Warren Buffett, chairman and CEO of Berkshire Hathaway

Oklahoma State pitcher Tyler Buffett was money in his first game at the College World Series.

What would you expect?

Buffett is in Omaha, the hometown of Warren Buffett, and he's related to the billionaire investor, too.

The Cowboys' "Candyman" found time this week to meet the famous "Oracle of Omaha." Tyler and his immediate family and friends from Albuquerque, New Mexico, had dinner with Warren and his wife Astrid on Sunday night at the home Tyler's parents are renting during their stay at the CWS.

Tyler said he had never met Warren until this week. Tyler's father, John, is the son of the late George Buffett, Warren's first cousin.

On Monday, Tyler pitched eight strong innings in the Cowboys' 1-0 victory over Arizona, putting his team within one win of next week's finals. Warren watched the game on television. Tyler visited Warren's office at Berkshire Hathaway headquarters on Tuesday.

"I went with my parents and saw some of the cool baseball memorabilia he had down there," Tyler said. "He told me I did a good job. He also said that, in his opinion, Dustin's foot was on the bag."

Tyler was referring to the ninth-inning play where first baseman Dustin Williams originally was ruled to have pulled his foot off the bag on a putout. The runner was ruled safe, but the call was overturned after umpires conferred.

Warren wrote in an email to The Associated Press that he first heard about Tyler's pitching prowess while visiting John Buffett in Albuquerque a couple years ago. He said he has followed Tyler from afar.

"He's a terrific person just like all of the Albuquerque Buffetts," Warren wrote. "I watched the entire game last night despite it going well beyond my normal bedtime. I like watching Tyler in action. He doesn't waste time between pitches."

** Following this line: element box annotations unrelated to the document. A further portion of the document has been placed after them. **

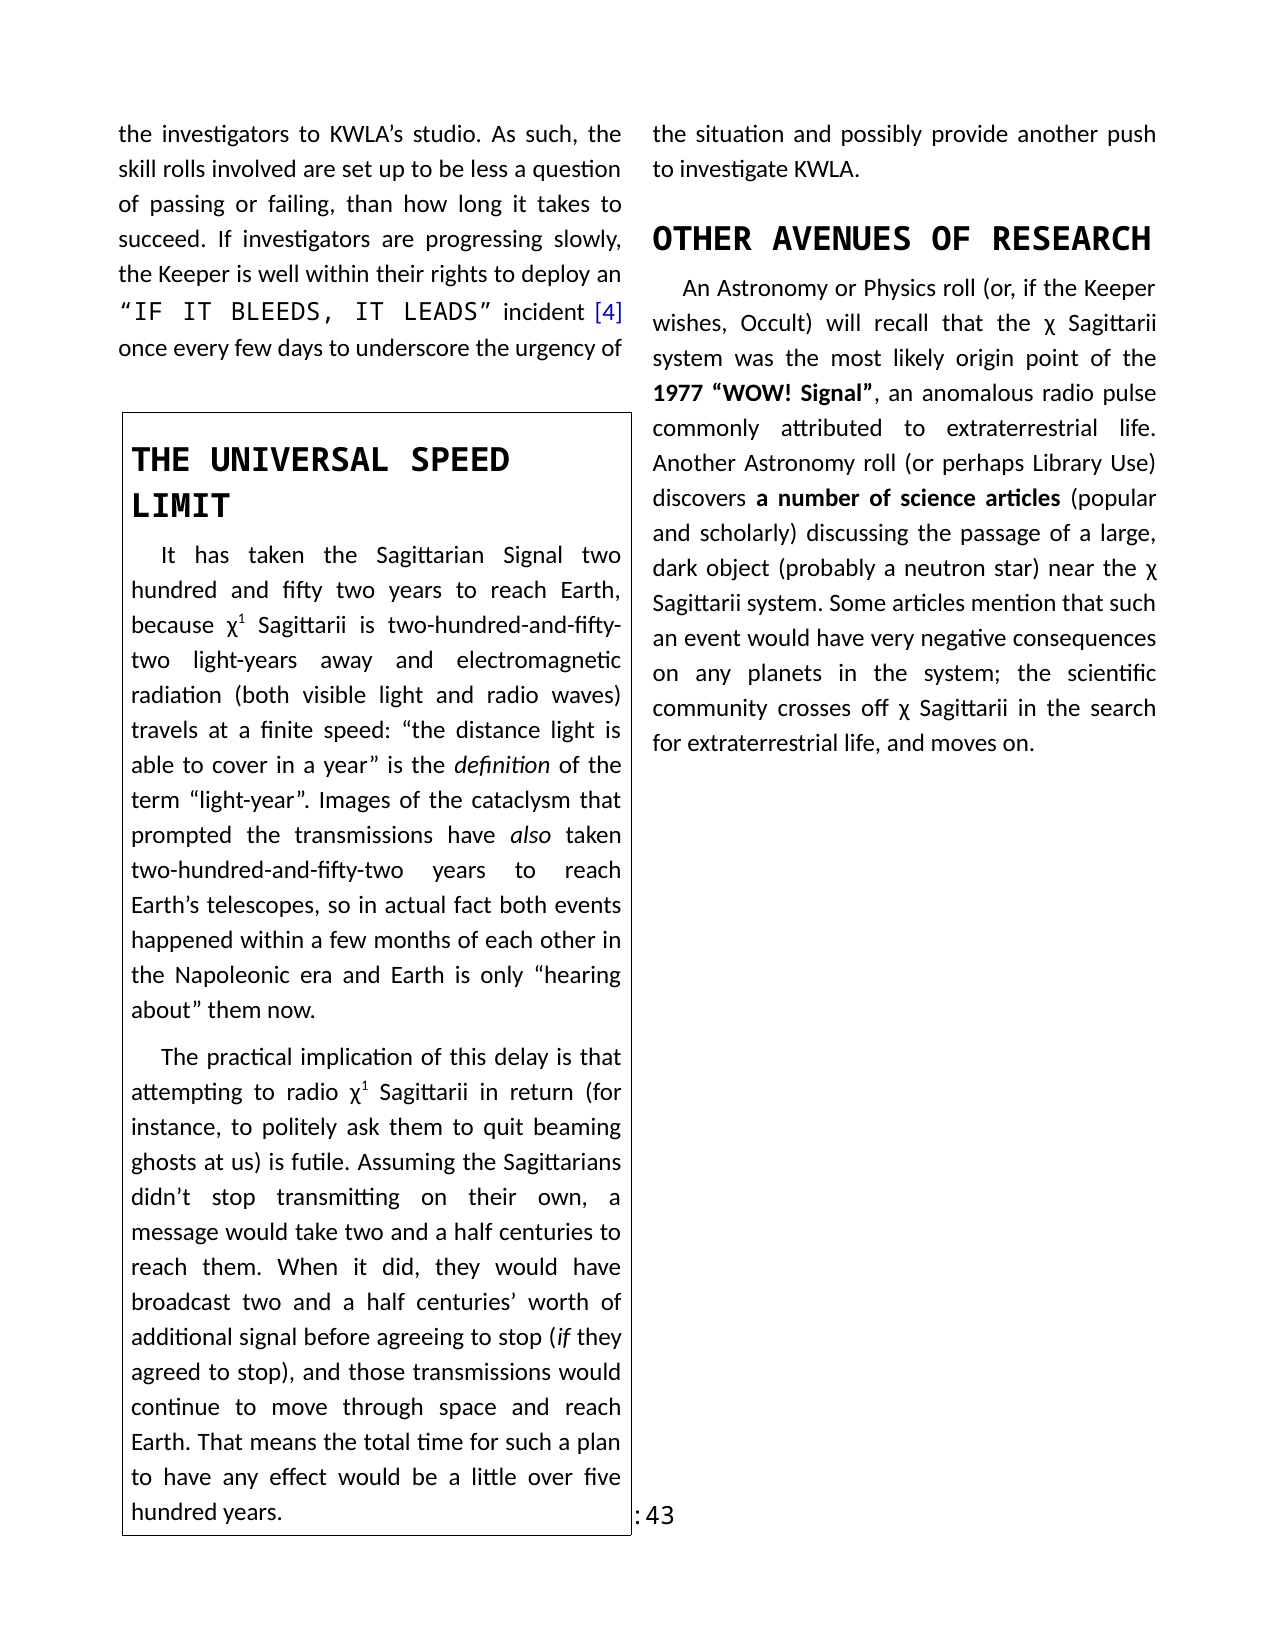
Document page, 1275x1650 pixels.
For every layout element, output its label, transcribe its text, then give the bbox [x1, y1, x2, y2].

text It has taken the Sagittarian Signal two hundred and fifty two years to reach Earth, because χ1 Sagittarii is two-hundred-and-fifty-two light-years away and electromagnetic radiation (both visible light and radio waves) travels at a finite speed: “the distance light is able to cover in a year” is the definition of the term “light-year”. Images of the cataclysm that prompted the transmissions have also taken two-hundred-and-fifty-two years to reach Earth’s telescopes, so in actual fact both events happened within a few months of each other in the Napoleonic era and Earth is only “hearing about” them now. [131, 539, 622, 1024]
subtitle OTHER AVENUES OF RESEARCH [652, 215, 1157, 260]
text The practical implication of this delay is that attempting to radio χ1 Sagittarii in return (for instance, to politely ask them to quit beaming ghosts at us) is futile. Assuming the Sagittarians didn’t stop transmitting on their own, a message would take two and a half centuries to reach them. When it did, they would have broadcast two and a half centuries’ worth of additional signal before agreeing to stop (if they agreed to stop), and those transmissions would continue to move through space and reach Earth. That means the total time for such a plan to have any effect would be a little over five hundred years. [131, 1041, 622, 1526]
text the situation and possibly provide another push to investigate KWLA. [652, 118, 1157, 184]
subtitle THE UNIVERSAL SPEED LIMIT [131, 436, 622, 527]
text the investigators to KWLA’s studio. As such, the skill rolls involved are set up to be less a question of passing or failing, than how long it takes to succeed. If investigators are progressing slowly, the Keeper is well within their rights to deploy an “IF IT BLEEDS, IT LEADS” incident [4] once every few days to underscore the urgency of [118, 118, 622, 363]
text An Astronomy or Physics roll (or, if the Keeper wishes, Occult) will recall that the χ Sagittarii system was the most likely origin point of the 1977 “WOW! Signal”, an anomalous radio pulse commonly attributed to extraterrestrial life. Another Astronomy roll (or perhaps Library Use) discovers a number of science articles (popular and scholarly) discussing the passage of a large, dark object (probably a neutron star) near the χ Sagittarii system. Some articles mention that such an event would have very negative consequences on any planets in the system; the scientific community crosses off χ Sagittarii in the search for extraterrestrial life, and moves on. [652, 272, 1157, 758]
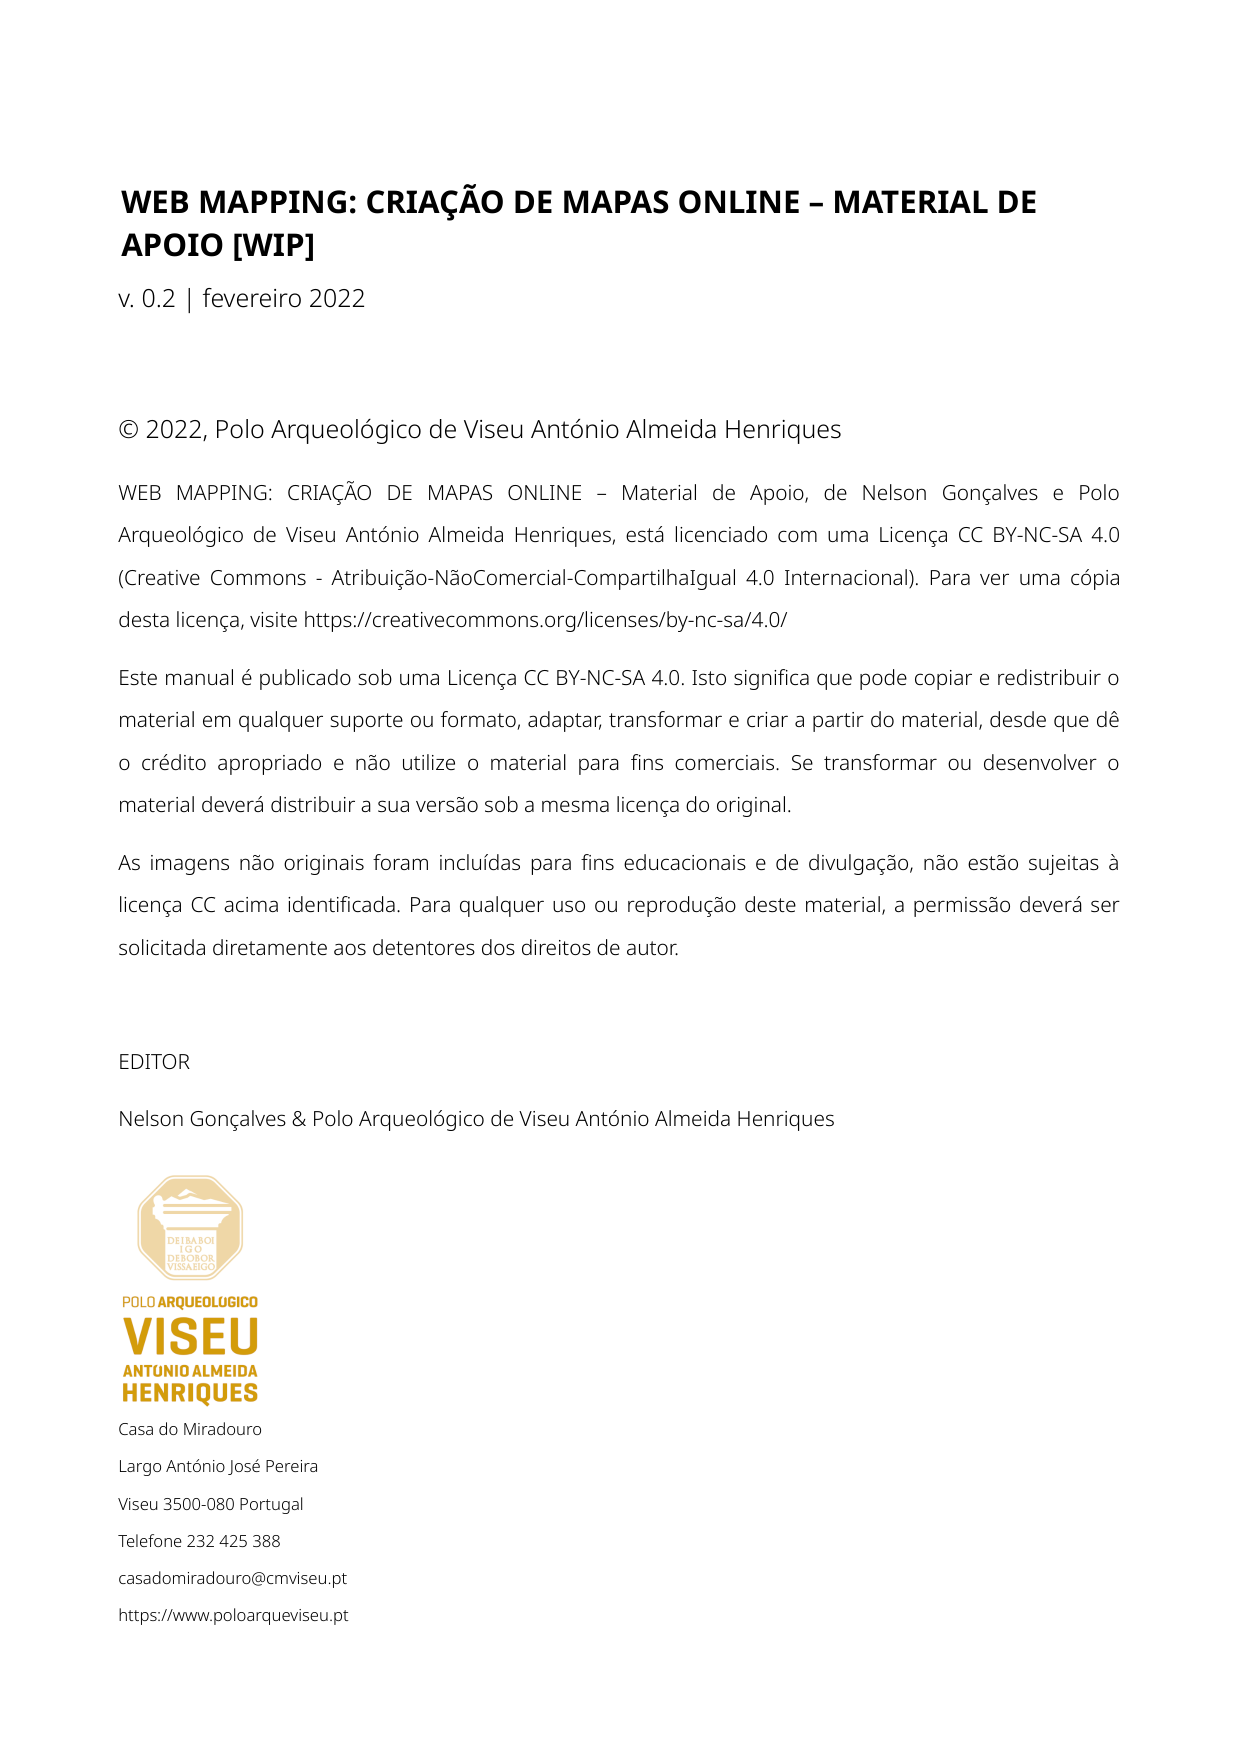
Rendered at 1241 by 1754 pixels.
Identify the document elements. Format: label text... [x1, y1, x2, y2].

Warren was a part-owner of the minor-league Omaha Royals (now the Omaha Storm Chasers) from 1991-2012. He said he may invite fellow billionaire investor T.

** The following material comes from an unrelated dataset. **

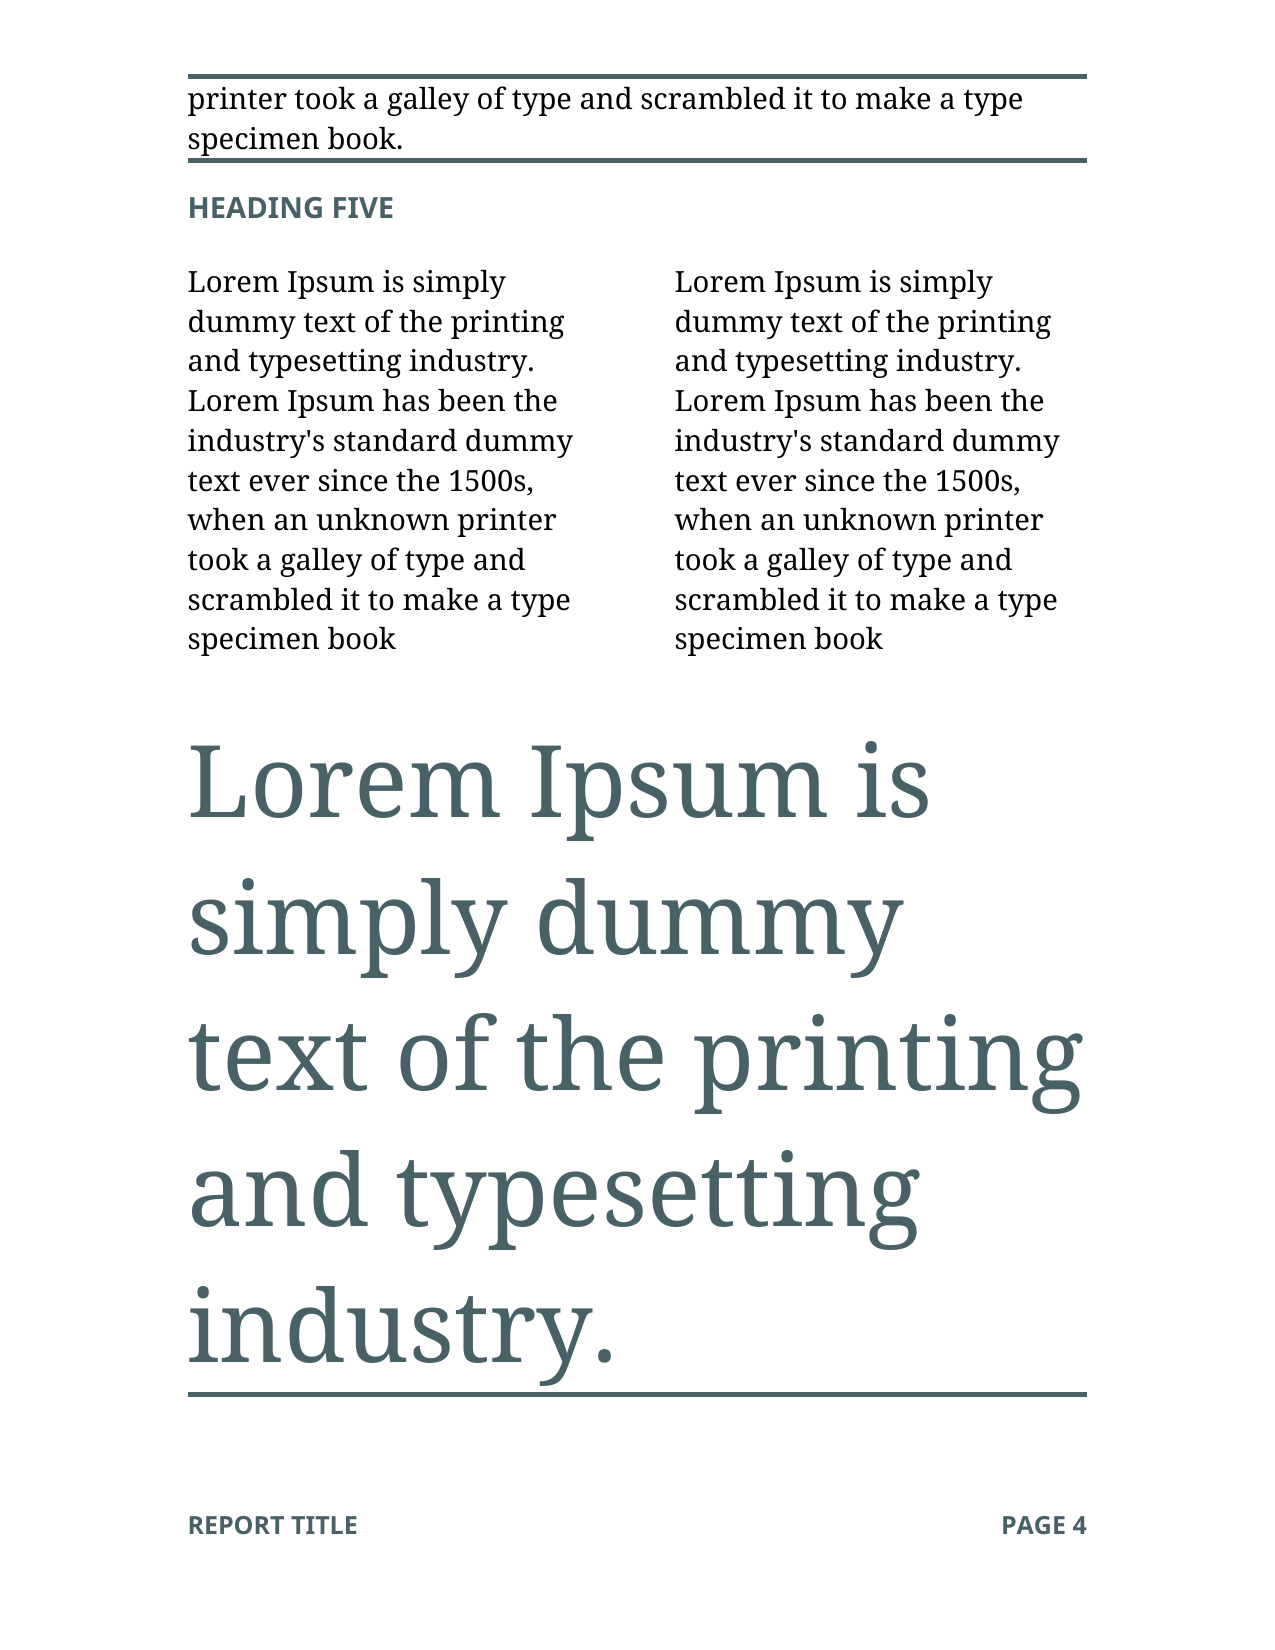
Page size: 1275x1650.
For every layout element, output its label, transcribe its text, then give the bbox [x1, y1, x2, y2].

Boone Pickens, a major Oklahoma State booster, to Omaha to cheer on the Cowboys together. He then made reference to the popularity of his business advice, always eagerly sought.

"All pitchers of course want my tips on the various pitches for which I am famous. (Each of course looks like a changeup but there are subtleties involved)," he wrote.

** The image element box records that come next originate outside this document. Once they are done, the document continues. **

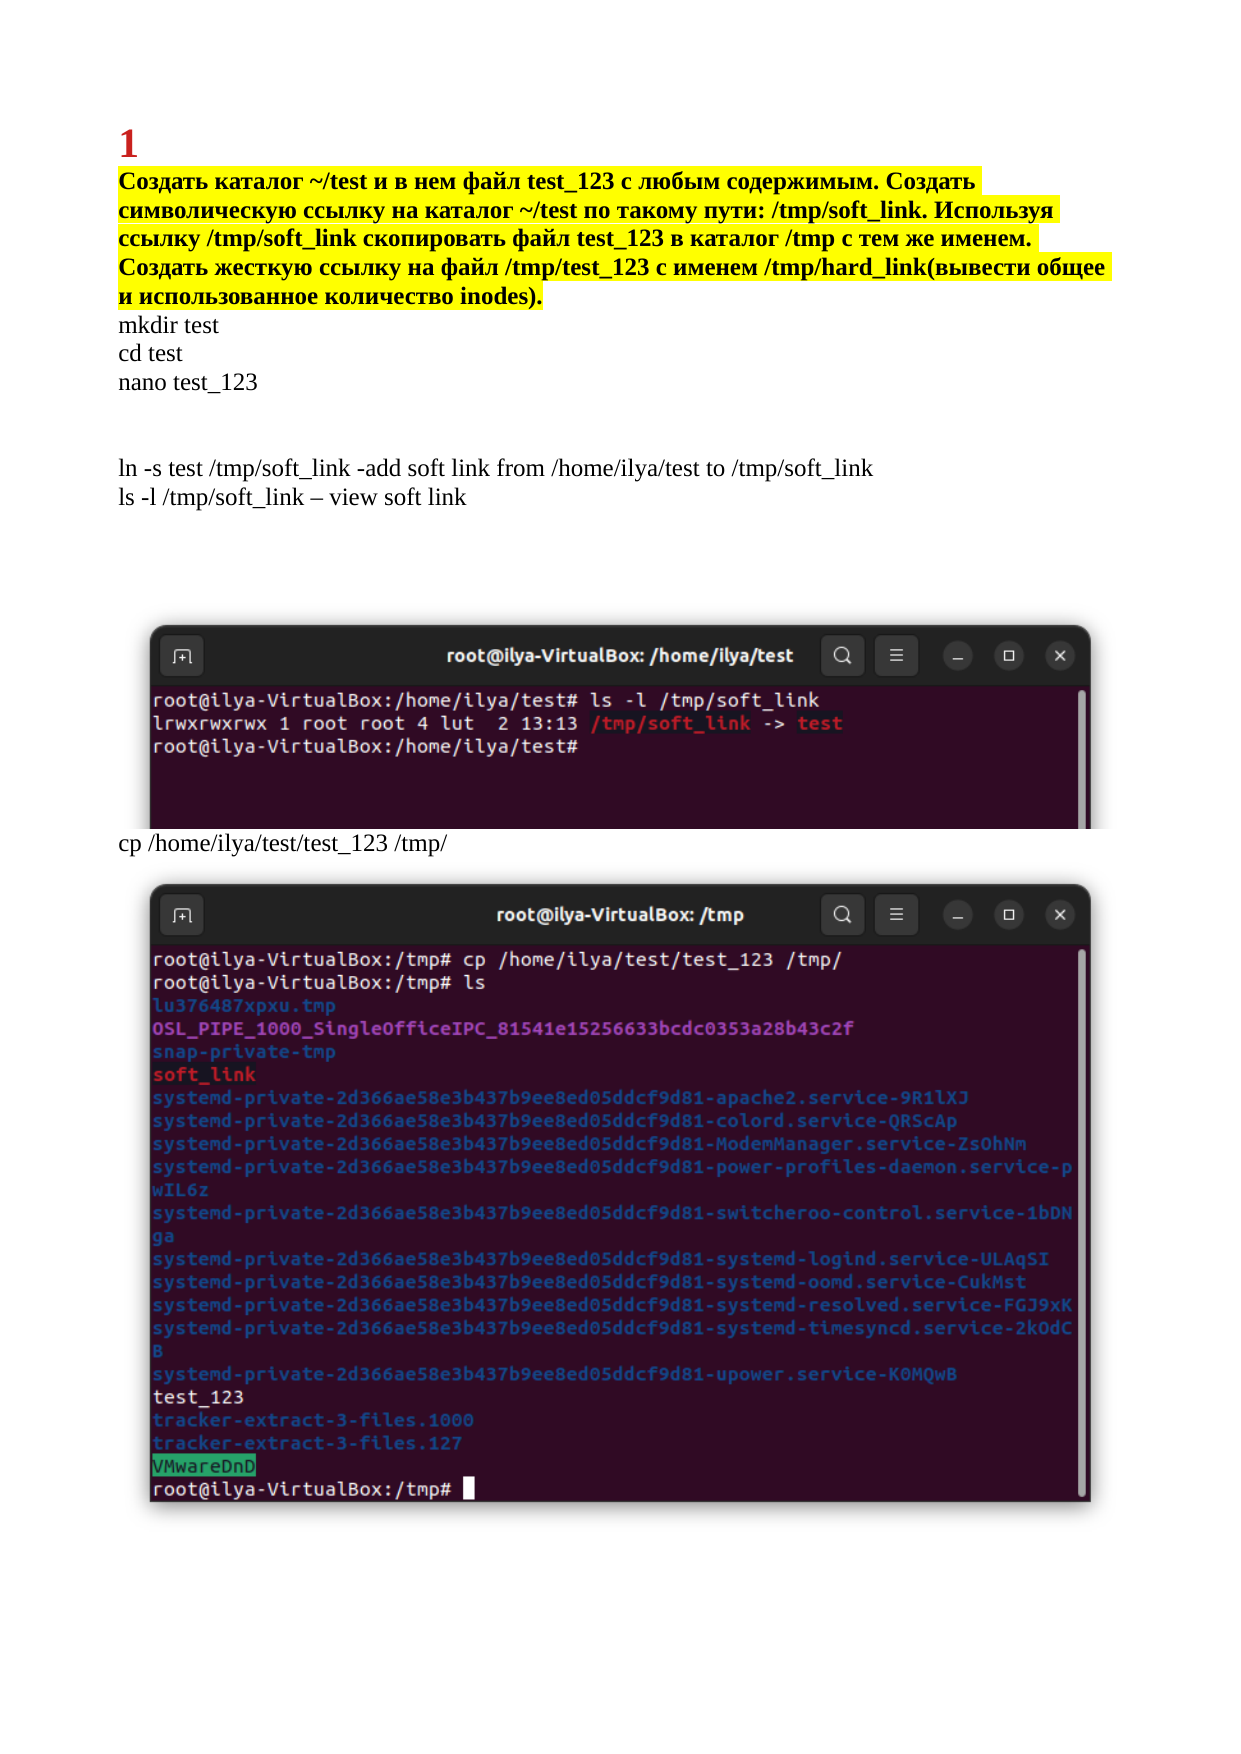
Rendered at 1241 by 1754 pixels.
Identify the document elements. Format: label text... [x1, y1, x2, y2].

text cd test [118, 338, 1122, 367]
text ls -l /tmp/soft_link – view soft link [118, 482, 1122, 511]
text nano test_123 [118, 367, 1122, 396]
text 1 [118, 118, 1122, 166]
text ln -s test /tmp/soft_link -add soft link from /home/ilya/test to /tmp/soft_link [118, 453, 1122, 482]
text cp /home/ilya/test/test_123 /tmp/ [118, 829, 1122, 857]
text Создать каталог ~/test и в нем файл test_123 с любым содержимым. Создать символическую ссылку на каталог ~/test по такому пути: /tmp/soft_link. Используя ссылку /tmp/soft_link скопировать файл test_123 в каталог /tmp с тем же именем. Создать жесткую ссылку на файл /tmp/test_123 с именем /tmp/hard_link(вывести общее и использованное количество inodes). [118, 166, 1122, 310]
picture [118, 597, 1123, 829]
picture [118, 857, 1123, 1538]
text mkdir test [118, 310, 1122, 338]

Tyler is studying management and marketing at Oklahoma State, but business did not come up in his conversations with Warren.

Tyler's grandfather in 1956 started Buffett's Candies, an institution in Albuquerque. See's Candies is part of the Berkshire Hathaway empire. Tyler, aka "Candyman," said he remembers his grandmother joking about which branch of the family made the best candy.

"He is family, but he's sideways on the family tree, so you don't see those members of your family a whole lot," Tyler said.

"He's still family, so he treated us like family, and we treated him like family. It felt like he had always been around. He seems just like my grandpa, so it was cool."

Longtime Miami coach Jim Morris has brought 13 teams to the CWS and won two national titles.

After his team was eliminated Monday after going 0-2, with the second loss to UC Santa Barbara, Morris said it isn't necessarily harder to win in Omaha. He said it's a bigger challenge to get here, though, because there are more capable teams.

"There are so many good teams that I never heard of 15 years ago, one being Santa Barbara," he said.

"I wouldn't have known anything about them. But this is their first time. And I want to congratulate them. It's a great thing. And them getting here or even TCU - to the point you heard of them, but they weren't a baseball school (years ago). The coaches have gone in there and done a good job."

For the first time since 2005, the Atlantic Coast Conference failed to advance a team past its first two games. A total of 27 runs were scored through the first six games, the fewest in CWS history.

Arizona's pitching staff is the first since 2010 to have two pitchers with at least 10 strikeouts in a game. Nathan Bannister had 11 against Miami on Saturday and Bobby Dalbec had 12 against Oklahoma State on Monday.